● WORK TASK: Return all lines from the listing below that include the word "Mercantil".
___
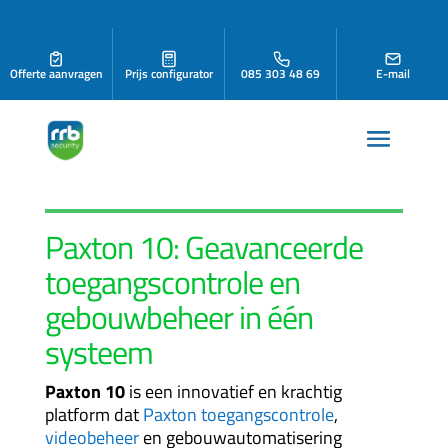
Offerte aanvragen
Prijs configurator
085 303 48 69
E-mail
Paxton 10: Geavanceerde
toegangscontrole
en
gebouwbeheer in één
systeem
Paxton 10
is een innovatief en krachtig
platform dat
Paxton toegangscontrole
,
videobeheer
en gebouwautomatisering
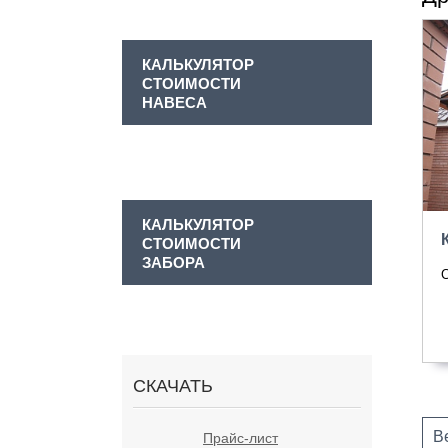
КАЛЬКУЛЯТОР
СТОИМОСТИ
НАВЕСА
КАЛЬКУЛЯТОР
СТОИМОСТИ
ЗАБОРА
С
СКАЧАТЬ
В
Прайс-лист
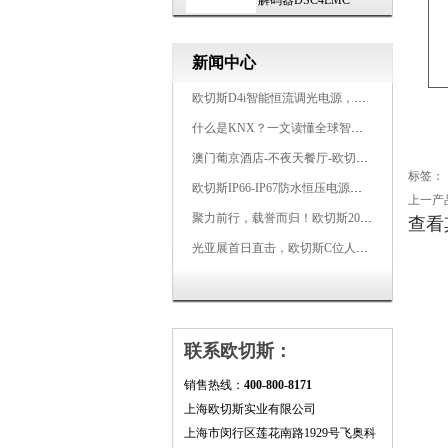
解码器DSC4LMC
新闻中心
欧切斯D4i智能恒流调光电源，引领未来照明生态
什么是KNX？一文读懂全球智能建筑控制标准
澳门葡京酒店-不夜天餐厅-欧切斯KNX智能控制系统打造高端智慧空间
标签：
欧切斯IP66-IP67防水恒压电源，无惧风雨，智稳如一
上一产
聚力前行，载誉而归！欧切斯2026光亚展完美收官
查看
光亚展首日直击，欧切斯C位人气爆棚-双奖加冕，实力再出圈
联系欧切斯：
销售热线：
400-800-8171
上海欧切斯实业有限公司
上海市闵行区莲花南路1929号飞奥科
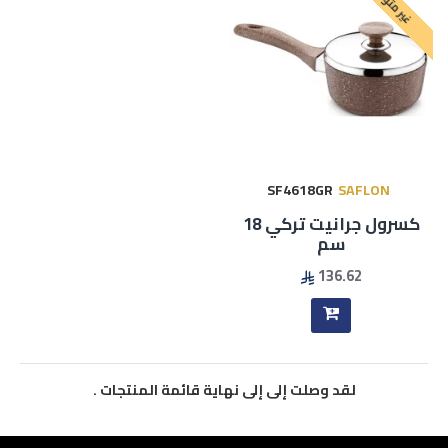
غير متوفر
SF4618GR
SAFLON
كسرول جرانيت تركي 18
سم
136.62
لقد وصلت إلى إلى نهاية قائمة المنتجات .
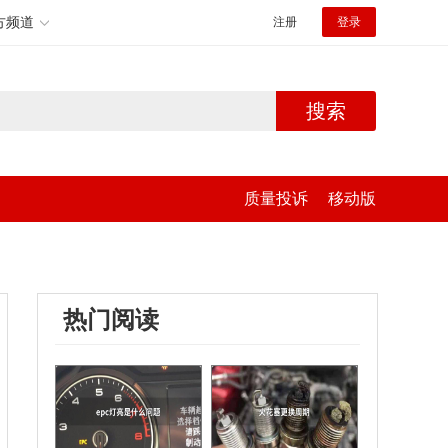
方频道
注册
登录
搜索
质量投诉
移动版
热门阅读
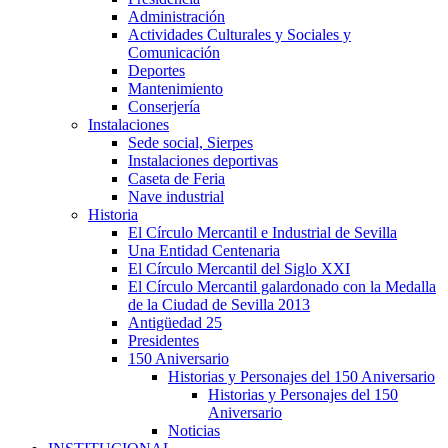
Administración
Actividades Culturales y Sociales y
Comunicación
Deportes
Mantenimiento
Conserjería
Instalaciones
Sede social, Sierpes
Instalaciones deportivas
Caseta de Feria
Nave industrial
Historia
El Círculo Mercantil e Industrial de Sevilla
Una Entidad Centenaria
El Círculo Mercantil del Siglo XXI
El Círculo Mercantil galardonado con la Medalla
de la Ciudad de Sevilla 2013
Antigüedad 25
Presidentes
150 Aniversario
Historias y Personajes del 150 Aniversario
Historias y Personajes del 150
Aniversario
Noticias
___
● EXERCISE RESULT:
El Círculo Mercantil e Industrial de Sevilla
El Círculo Mercantil del Siglo XXI
El Círculo Mercantil galardonado con la Medalla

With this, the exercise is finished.